### Problem statement:
For the word "Hrvatska", count the lines of the data that include it and give only the total.

### Records to process:
====================

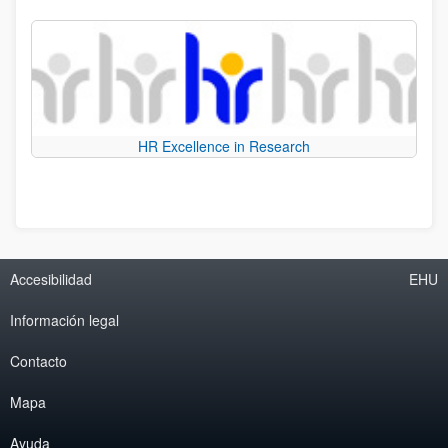
HR Excellence in Research
Accesibilidad
EHU
Información legal
Contacto
Mapa
Ayuda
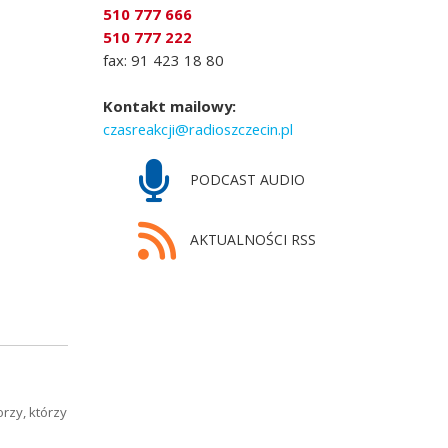
510 777 666
510 777 222
fax: 91 423 18 80
Kontakt mailowy:
czasreakcji@radioszczecin.pl
PODCAST AUDIO
AKTUALNOŚCI RSS
rzy, którzy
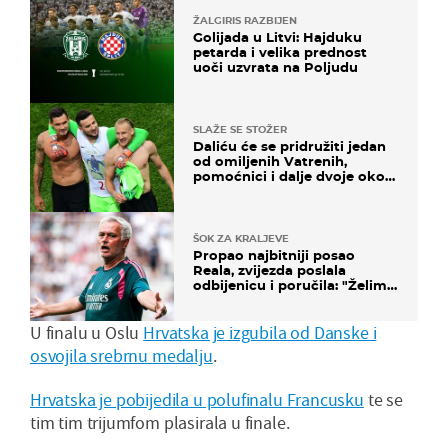
ŽALGIRIS RAZBIJEN
Golijada u Litvi: Hajduku
petarda i velika prednost
uoči uzvrata na Poljudu
SLAŽE SE STOŽER
Daliću će se pridružiti jedan
od omiljenih Vatrenih,
pomoćnici i dalje dvoje oko
ponude
ŠOK ZA KRALJEVE
Propao najbitniji posao
Reala, zvijezda poslala
odbijenicu i poručila: "Želim
u Barcelonu"
U finalu u Oslu
Hrvatska je izgubila od Danske i
osvojila srebrnu medalju
.
Hrvatska je pobijedila u polufinalu Francusku
te se
tim tim trijumfom plasirala u finale.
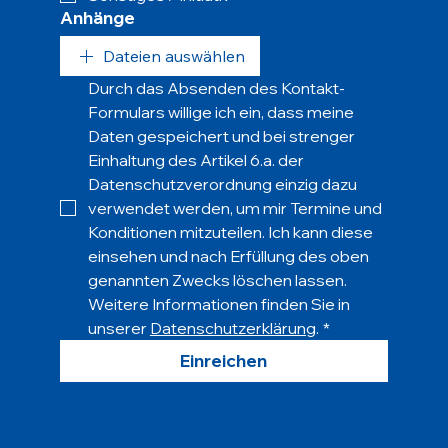
Anhänge
Dateien auswählen
Durch das Absenden des Kontakt-
Formulars willige ich ein, dass meine 
Daten gespeichert und bei strenger 
Einhaltung des Artikel 6.a. der 
Datenschutzverordnung einzig dazu 
verwendet werden, um mir Termine und 
Konditionen mitzuteilen. Ich kann diese 
einsehen und nach Erfüllung des oben 
genannten Zwecks löschen lassen. 
Weitere Informationen finden Sie in 
unserer 
Datenschutzerklärung
.
*
Einreichen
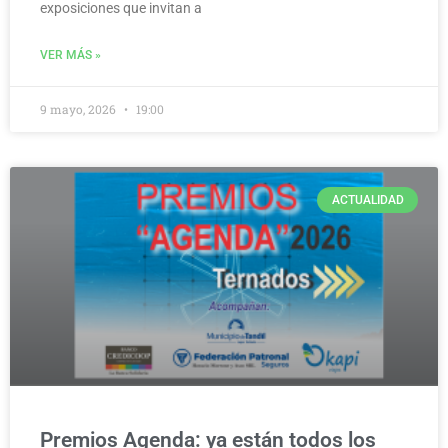
exposiciones que invitan a
VER MÁS »
9 mayo, 2026
19:00
ACTUALIDAD
Premios Agenda: ya están todos los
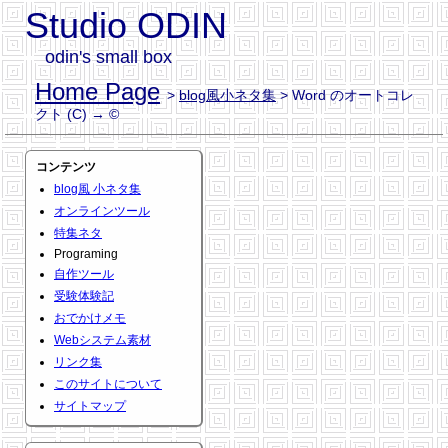
Studio ODIN
odin's small box
Home Page
>
blog風小ネタ集
> Word のオートコレ
クト (C) → ©
コンテンツ
blog風 小ネタ集
オンラインツール
特集ネタ
Programing
自作ツール
受験体験記
おでかけメモ
Webシステム素材
リンク集
このサイトについて
サイトマップ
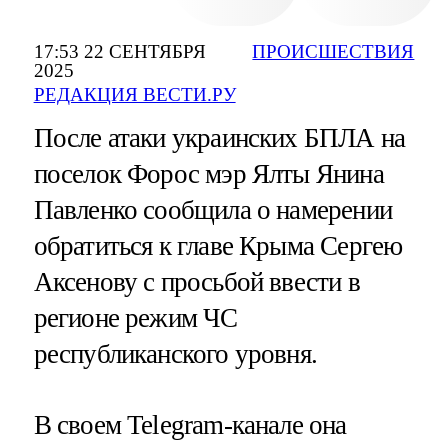
17:53 22 СЕНТЯБРЯ
ПРОИСШЕСТВИЯ
2025
РЕДАКЦИЯ ВЕСТИ.РУ
После атаки украинских БПЛА на
поселок Форос мэр Ялты Янина
Павленко сообщила о намерении
обратиться к главе Крыма Сергею
Аксенову с просьбой ввести в
регионе режим ЧС
республиканского уровня.
В своем Telegram-канале она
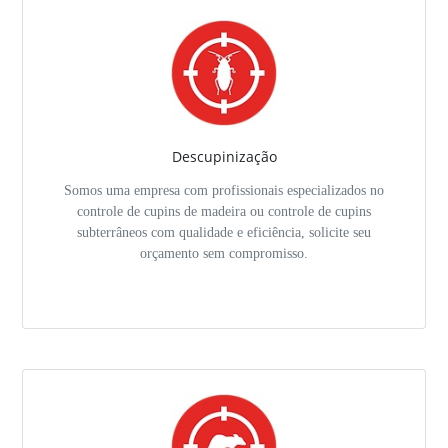
Descupinização
Somos uma empresa com profissionais especializados no
controle de cupins de madeira ou controle de cupins
subterrâneos com qualidade e eficiência, solicite seu
orçamento sem compromisso.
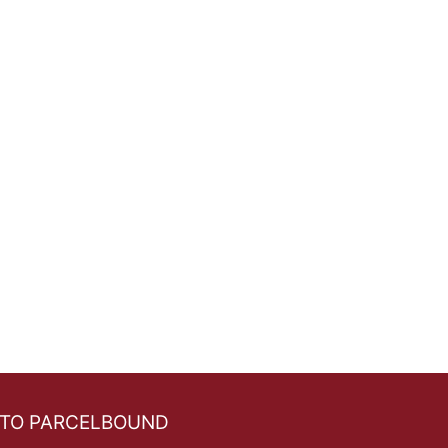
如何在网上购买美国服装？
 TO PARCELBOUND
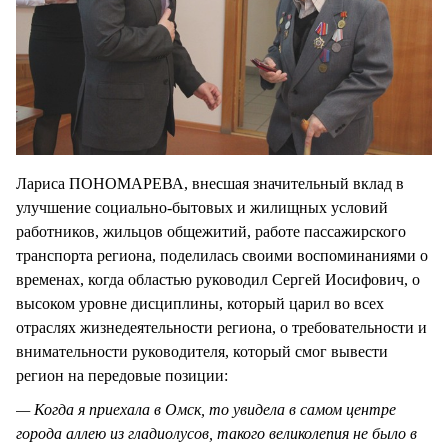
Лариса ПОНОМАРЕВА, внесшая значительный вклад в
улучшение социально-бытовых и жилищных условий
работников, жильцов общежитий, работе пассажирского
транспорта региона, поделилась своими воспоминаниями о
временах, когда областью руководил Сергей Иосифович, о
высоком уровне дисциплины, который царил во всех
отраслях жизнедеятельности региона, о требовательности и
внимательности руководителя, который смог вывести
регион на передовые позиции:
— Когда я приехала в Омск, то увидела в самом центре
города аллею из гладиолусов, такого великолепия не было в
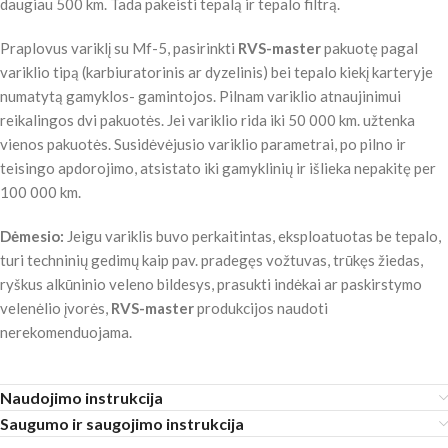
daugiau 500 km. Tada pakeisti tepalą ir tepalo filtrą.
Praplovus variklį su Mf-5, pasirinkti
RVS-master
pakuotę pagal
variklio tipą (karbiuratorinis ar dyzelinis) bei tepalo kiekį karteryje
numatytą gamyklos- gamintojos. Pilnam variklio atnaujinimui
reikalingos dvi pakuotės. Jei variklio rida iki 50 000 km. užtenka
vienos pakuotės. Susidėvėjusio variklio parametrai, po pilno ir
teisingo apdorojimo, atsistato iki gamyklinių ir išlieka nepakitę per
100 000 km.
Dėmesio:
Jeigu variklis buvo perkaitintas, eksploatuotas be tepalo,
turi techninių gedimų kaip pav. pradegęs vožtuvas, trūkęs žiedas,
ryškus alkūninio veleno bildesys, prasukti indėkai ar paskirstymo
velenėlio įvorės,
RVS-master
produkcijos naudoti
nerekomenduojama.
Naudojimo instrukcija
Saugumo ir saugojimo instrukcija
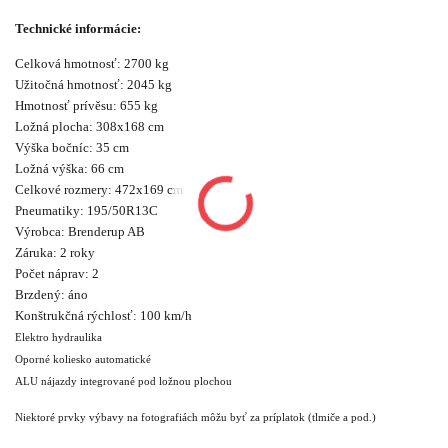
Technické informácie:
Celková hmotnosť: 2700 kg
Užitočná hmotnosť: 2045 kg
Hmotnosť prívěsu: 655 kg
Ložná plocha: 308x168 cm
Výška bočníc: 35 cm
Ložná výška: 66 cm
Celkové rozmery: 472x169 cm
Pneumatiky: 195/50R13C
Výrobca: Brenderup AB
Záruka: 2 roky
Počet náprav: 2
Brzdený: áno
Konštrukčná rýchlosť: 100 km/h
Elektro hydraulika
Oporné koliesko automatické
ALU nájazdy integrované pod ložnou plochou
Niektoré prvky výbavy na fotografiách môžu byť za príplatok (tlmiče a pod.)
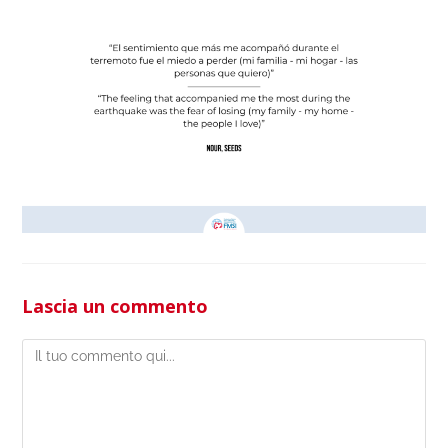
Lascia un commento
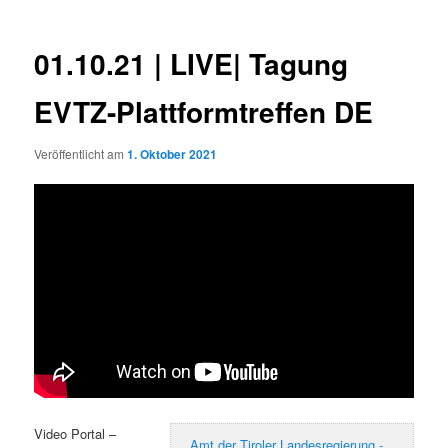
01.10.21 | LIVE| Tagung
EVTZ-Plattformtreffen DE
Veröffentlicht am
1. Oktober 2021
Video Portal –
Amt der Tiroler Landesregierung -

====================

### Answer area:
2